This season's closing stretch? Daunting, to say the least. The Arizona Cardinals and Las Vegas Raiders, whom the Patriots will see in Weeks 14 and 15, have underperformed compared to their preseason projections, but five of New England's other six remaining games are against teams currently holding playoff spots: the New York Jets, Minnesota Vikings, Bills (twice) and Dolphins. The lone outlier is a Week 16 matchup with the Cincinnati Bengals, who reached the Super Bowl last season and should have superstar receiver Ja'Marr Chase back from injury by then.

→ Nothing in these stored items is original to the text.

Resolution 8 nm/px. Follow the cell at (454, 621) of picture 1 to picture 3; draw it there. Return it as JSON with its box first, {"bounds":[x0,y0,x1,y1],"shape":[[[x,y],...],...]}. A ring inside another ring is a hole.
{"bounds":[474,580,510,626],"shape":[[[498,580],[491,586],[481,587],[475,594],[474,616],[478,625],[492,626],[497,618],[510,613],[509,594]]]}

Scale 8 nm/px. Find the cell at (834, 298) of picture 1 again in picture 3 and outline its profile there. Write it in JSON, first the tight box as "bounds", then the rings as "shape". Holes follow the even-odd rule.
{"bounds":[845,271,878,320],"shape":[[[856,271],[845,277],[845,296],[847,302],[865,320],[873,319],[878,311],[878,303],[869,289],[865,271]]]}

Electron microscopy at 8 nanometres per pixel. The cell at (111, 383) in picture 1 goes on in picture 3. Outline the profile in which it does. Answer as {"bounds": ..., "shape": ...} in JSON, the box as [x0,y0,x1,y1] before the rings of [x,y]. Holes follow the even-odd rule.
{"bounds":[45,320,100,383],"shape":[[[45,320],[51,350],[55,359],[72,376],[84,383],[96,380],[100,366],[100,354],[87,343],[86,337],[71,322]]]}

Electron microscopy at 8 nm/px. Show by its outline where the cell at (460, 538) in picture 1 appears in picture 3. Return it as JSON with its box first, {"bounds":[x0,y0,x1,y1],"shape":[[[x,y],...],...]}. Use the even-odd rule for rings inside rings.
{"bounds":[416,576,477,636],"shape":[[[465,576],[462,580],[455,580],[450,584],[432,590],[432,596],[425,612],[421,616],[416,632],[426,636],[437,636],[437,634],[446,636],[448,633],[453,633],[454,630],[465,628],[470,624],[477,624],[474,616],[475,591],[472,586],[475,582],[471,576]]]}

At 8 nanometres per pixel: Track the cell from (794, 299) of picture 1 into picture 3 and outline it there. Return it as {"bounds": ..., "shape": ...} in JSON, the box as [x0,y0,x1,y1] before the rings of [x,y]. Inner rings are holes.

New England's second-half schedule is one of the NFL's most difficult, if not the toughest outright, and it kicks off this Sunday with a rematch against the suddenly competitive 6-3 Jets at Gillette Stadium. The Patriots -- who struggled offensively in back-to-back wins before the bye -- defeated the Jets 22-17 three weeks ago, but New York upset Buffalo the following week and looks poised to contend for its first playoff berth since 2010.
"Last year was what it was," Slater said. "If anything, the guys that are here need to realize the urgency with which we need to approach each day and understand that things are very fluid in the National Football League. Things could be going well now, and they can turn on you quick, or things could be going poorly, and you can turn it around quickly. So we need to just take things one day at a time."